**TASK TO CARRY OUT**
What is needed is each line of the data below that holds the string "JSONB".

[Items from a data source]
━━━━━━━━━━━━━━━━

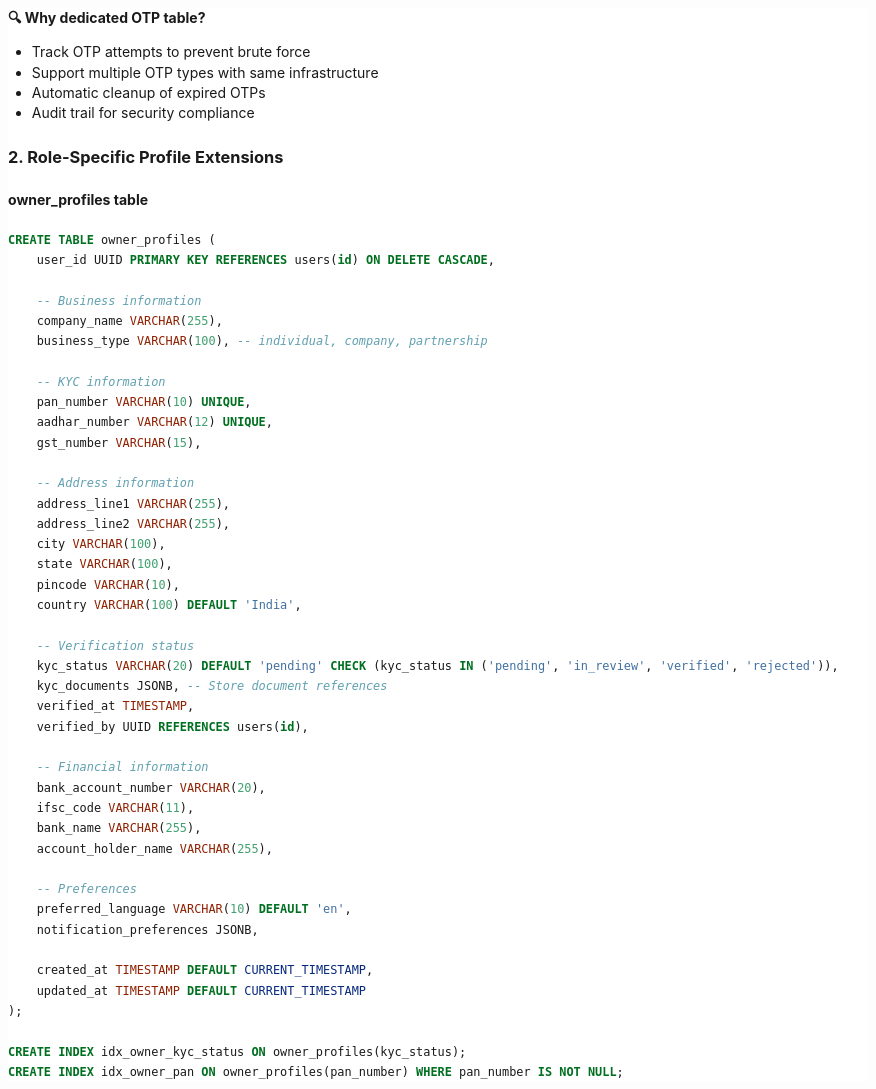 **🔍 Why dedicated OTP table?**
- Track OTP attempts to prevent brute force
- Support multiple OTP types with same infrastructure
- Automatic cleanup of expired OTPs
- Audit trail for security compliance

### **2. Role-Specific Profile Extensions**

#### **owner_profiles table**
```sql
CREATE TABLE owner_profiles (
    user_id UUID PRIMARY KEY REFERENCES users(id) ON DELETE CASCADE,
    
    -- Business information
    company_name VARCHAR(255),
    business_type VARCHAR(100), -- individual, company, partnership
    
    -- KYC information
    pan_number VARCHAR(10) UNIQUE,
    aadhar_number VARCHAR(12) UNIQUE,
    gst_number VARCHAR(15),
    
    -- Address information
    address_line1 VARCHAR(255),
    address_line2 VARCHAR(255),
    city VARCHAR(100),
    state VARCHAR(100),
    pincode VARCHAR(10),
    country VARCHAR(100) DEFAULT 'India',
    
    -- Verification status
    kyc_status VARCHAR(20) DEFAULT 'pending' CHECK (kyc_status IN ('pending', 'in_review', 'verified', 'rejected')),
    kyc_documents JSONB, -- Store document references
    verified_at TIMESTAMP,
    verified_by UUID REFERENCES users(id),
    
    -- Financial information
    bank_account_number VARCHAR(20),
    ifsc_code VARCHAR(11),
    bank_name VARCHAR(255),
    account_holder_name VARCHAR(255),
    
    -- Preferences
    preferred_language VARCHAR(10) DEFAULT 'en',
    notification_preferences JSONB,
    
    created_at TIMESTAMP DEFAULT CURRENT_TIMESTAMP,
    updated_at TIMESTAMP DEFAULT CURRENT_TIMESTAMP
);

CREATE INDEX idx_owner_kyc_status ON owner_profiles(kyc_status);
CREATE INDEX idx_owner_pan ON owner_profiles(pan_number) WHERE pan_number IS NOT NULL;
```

━━━━━━━━━━━━━━━━

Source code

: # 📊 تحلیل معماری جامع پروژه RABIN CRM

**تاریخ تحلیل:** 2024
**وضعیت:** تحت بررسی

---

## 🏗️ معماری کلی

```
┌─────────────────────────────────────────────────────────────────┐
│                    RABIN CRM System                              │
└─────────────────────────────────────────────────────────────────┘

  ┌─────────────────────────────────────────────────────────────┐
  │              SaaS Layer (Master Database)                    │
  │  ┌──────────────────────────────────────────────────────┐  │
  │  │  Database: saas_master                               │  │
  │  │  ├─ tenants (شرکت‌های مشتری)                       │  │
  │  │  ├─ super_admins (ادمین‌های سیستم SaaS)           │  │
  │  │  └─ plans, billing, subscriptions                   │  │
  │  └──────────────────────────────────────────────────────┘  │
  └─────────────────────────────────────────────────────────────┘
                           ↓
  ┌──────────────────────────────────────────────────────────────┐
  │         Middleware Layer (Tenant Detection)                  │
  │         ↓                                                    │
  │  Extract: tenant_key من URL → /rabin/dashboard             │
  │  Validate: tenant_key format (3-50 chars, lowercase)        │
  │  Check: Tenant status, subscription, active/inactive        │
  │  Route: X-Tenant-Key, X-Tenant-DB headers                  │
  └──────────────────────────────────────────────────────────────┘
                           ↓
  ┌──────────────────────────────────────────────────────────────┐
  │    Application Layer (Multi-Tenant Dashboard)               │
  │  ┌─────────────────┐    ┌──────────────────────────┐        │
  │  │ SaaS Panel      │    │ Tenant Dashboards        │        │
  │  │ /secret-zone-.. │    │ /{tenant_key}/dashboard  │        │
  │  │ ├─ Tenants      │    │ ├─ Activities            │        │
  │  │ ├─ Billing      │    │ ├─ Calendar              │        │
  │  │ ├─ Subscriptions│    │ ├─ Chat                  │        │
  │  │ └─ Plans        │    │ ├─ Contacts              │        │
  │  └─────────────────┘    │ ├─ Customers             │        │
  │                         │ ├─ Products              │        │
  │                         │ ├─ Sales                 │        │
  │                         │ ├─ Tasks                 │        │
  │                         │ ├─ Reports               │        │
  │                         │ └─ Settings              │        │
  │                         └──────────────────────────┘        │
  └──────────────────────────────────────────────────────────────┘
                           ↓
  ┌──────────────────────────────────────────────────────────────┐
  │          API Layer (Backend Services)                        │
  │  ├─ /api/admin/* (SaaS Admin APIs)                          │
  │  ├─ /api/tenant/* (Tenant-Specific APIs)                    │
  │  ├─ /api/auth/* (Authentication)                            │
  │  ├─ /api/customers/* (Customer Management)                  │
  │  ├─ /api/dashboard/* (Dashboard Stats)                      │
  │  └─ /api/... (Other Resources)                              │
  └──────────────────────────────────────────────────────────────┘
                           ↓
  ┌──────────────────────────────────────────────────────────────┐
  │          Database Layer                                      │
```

━━━━━━━━━━━━━━━━

**RESULT OF THE TASK**
    kyc_documents JSONB, -- Store document references
    notification_preferences JSONB,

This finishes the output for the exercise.